Nikola receives $41.9 million hydrogen refueling stations grant in CaliforniaJuly 14, 2023
The CTC awarded the grant through the Trade Corridor Enhancement Program.
Nikola Corporation was recently awarded a $41.9 million hydrogen refueling stations grant from the California Transportation Commission (CTC), through the Trade Corridor Enhancement Program.
The grant was awarded to the company to build six heavy duty locations in Southern California.
The large hydrogen refueling stations will be installed in Southern California, through a partnership with the California Department of Transportation (Caltrans).

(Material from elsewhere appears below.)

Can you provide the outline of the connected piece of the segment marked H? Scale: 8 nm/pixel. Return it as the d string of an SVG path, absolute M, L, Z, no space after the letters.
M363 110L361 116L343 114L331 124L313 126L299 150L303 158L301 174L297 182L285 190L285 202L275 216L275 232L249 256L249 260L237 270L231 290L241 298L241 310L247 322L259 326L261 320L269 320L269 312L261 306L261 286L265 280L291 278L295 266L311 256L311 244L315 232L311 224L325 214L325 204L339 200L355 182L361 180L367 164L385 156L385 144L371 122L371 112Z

The award not only places Nikola’s influence on the sector in the spotlight, but also represents a substantial move forward for California’s effort to achieve a more sustainable, cleaner future. The new funding through the grant is expected to accelerate adoption of H2-based zero-emission freight transport tech throughout the state. It is in alignment with the Statewide Truck Parking Study, which offers truck drivers a safe place to park.
The hydrogen refueling stations are located strategically along the freight corridors of the state.
The goal of the locations along the freight corridors of California is to substantially improve the air quality through the South Coast Air Quality Management District, the Mojave Desert Air Quality Management District, and the San Diego County Air Pollution Control District. Each location is meant to be scalable, to grow with the demand for heavy-duty H2 as time passes. In this way, they will serve not only current but also future requirements.
“We’re thrilled to receive this grant from the CTC,” said Nikola Energy president Carey Mendes. “This award, in collaboration with Caltrans, will allow us to accelerate the deployment of zero-emission hydrogen refueling infrastructure, which is vital for the successful launch our hydrogen fuel cell electric trucks in July.”
Noise pollution reduction
Aside from encouraging sustainability to improve environmental impact, the hydrogen refueling stations are also meant to help reduce local noise pollution. The initial design for each location will serve between 80 and 100 trucks per day and will put into place Nikola’s zero-emission infrastructure in advance of the anticipated fuel cell vehicle adoption surge in California.
The company is pushing for the promotion of H2-powered vehicles as a sustainable decarbonization option for heavy-duty transportation. It has placed the spotlight on an open-access station model.